WHAT IS REQUIRED: Exact output of all the records is required.

(Collected data)
++++++++++++++++++++
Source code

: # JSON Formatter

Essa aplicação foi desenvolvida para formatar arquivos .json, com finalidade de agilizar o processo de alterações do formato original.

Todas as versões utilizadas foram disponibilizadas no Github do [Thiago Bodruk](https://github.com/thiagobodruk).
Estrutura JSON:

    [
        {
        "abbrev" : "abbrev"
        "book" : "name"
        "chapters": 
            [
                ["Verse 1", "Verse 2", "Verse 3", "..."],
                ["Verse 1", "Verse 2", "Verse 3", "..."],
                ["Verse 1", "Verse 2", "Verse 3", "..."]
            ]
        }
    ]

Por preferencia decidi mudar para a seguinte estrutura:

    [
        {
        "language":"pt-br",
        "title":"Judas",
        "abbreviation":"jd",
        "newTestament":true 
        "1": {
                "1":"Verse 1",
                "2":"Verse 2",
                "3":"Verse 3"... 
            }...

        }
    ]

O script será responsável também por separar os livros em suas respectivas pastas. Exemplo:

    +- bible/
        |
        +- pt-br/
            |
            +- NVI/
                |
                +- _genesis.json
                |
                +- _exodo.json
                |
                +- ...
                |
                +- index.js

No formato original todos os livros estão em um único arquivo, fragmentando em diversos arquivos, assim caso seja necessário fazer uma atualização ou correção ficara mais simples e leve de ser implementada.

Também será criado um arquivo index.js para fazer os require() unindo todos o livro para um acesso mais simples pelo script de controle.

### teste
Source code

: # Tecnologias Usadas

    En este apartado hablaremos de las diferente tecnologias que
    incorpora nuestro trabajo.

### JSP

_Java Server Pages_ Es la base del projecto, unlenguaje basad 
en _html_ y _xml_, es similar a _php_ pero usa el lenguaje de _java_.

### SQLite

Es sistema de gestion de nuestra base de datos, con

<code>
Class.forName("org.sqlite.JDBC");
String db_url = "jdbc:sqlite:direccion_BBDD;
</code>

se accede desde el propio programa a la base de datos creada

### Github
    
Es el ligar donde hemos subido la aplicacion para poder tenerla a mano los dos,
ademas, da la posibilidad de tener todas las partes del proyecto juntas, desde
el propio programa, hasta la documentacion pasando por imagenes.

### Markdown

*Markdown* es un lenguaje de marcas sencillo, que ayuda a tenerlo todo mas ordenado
++++++++++++++++++++
EXERCISE SOLUTION:
Source code

: # JSON Formatter

Essa aplicação foi desenvolvida para formatar arquivos .json, com finalidade de agilizar o processo de alterações do formato original.

Todas as versões utilizadas foram disponibilizadas no Github do [Thiago Bodruk](https://github.com/thiagobodruk).
Estrutura JSON:

    [
        {
        "abbrev" : "abbrev"
        "book" : "name"
        "chapters": 
            [
                ["Verse 1", "Verse 2", "Verse 3", "..."],
                ["Verse 1", "Verse 2", "Verse 3", "..."],
                ["Verse 1", "Verse 2", "Verse 3", "..."]
            ]
        }
    ]

Por preferencia decidi mudar para a seguinte estrutura:

    [
        {
        "language":"pt-br",
        "title":"Judas",
        "abbreviation":"jd",
        "newTestament":true 
        "1": {
                "1":"Verse 1",
                "2":"Verse 2",
                "3":"Verse 3"... 
            }...

        }
    ]

O script será responsável também por separar os livros em suas respectivas pastas. Exemplo:

    +- bible/
        |
        +- pt-br/
            |
            +- NVI/
                |
                +- _genesis.json
                |
                +- _exodo.json
                |
                +- ...
                |
                +- index.js

No formato original todos os livros estão em um único arquivo, fragmentando em diversos arquivos, assim caso seja necessário fazer uma atualização ou correção ficara mais simples e leve de ser implementada.

Também será criado um arquivo index.js para fazer os require() unindo todos o livro para um acesso mais simples pelo script de controle.

### teste
Source code

: # Tecnologias Usadas

    En este apartado hablaremos de las diferente tecnologias que
    incorpora nuestro trabajo.

### JSP

_Java Server Pages_ Es la base del projecto, unlenguaje basad 
en _html_ y _xml_, es similar a _php_ pero usa el lenguaje de _java_.

### SQLite

Es sistema de gestion de nuestra base de datos, con

<code>
Class.forName("org.sqlite.JDBC");
String db_url = "jdbc:sqlite:direccion_BBDD;
</code>

se accede desde el propio programa a la base de datos creada

### Github
    
Es el ligar donde hemos subido la aplicacion para poder tenerla a mano los dos,
ademas, da la posibilidad de tener todas las partes del proyecto juntas, desde
el propio programa, hasta la documentacion pasando por imagenes.

### Markdown

*Markdown* es un lenguaje de marcas sencillo, que ayuda a tenerlo todo mas ordenado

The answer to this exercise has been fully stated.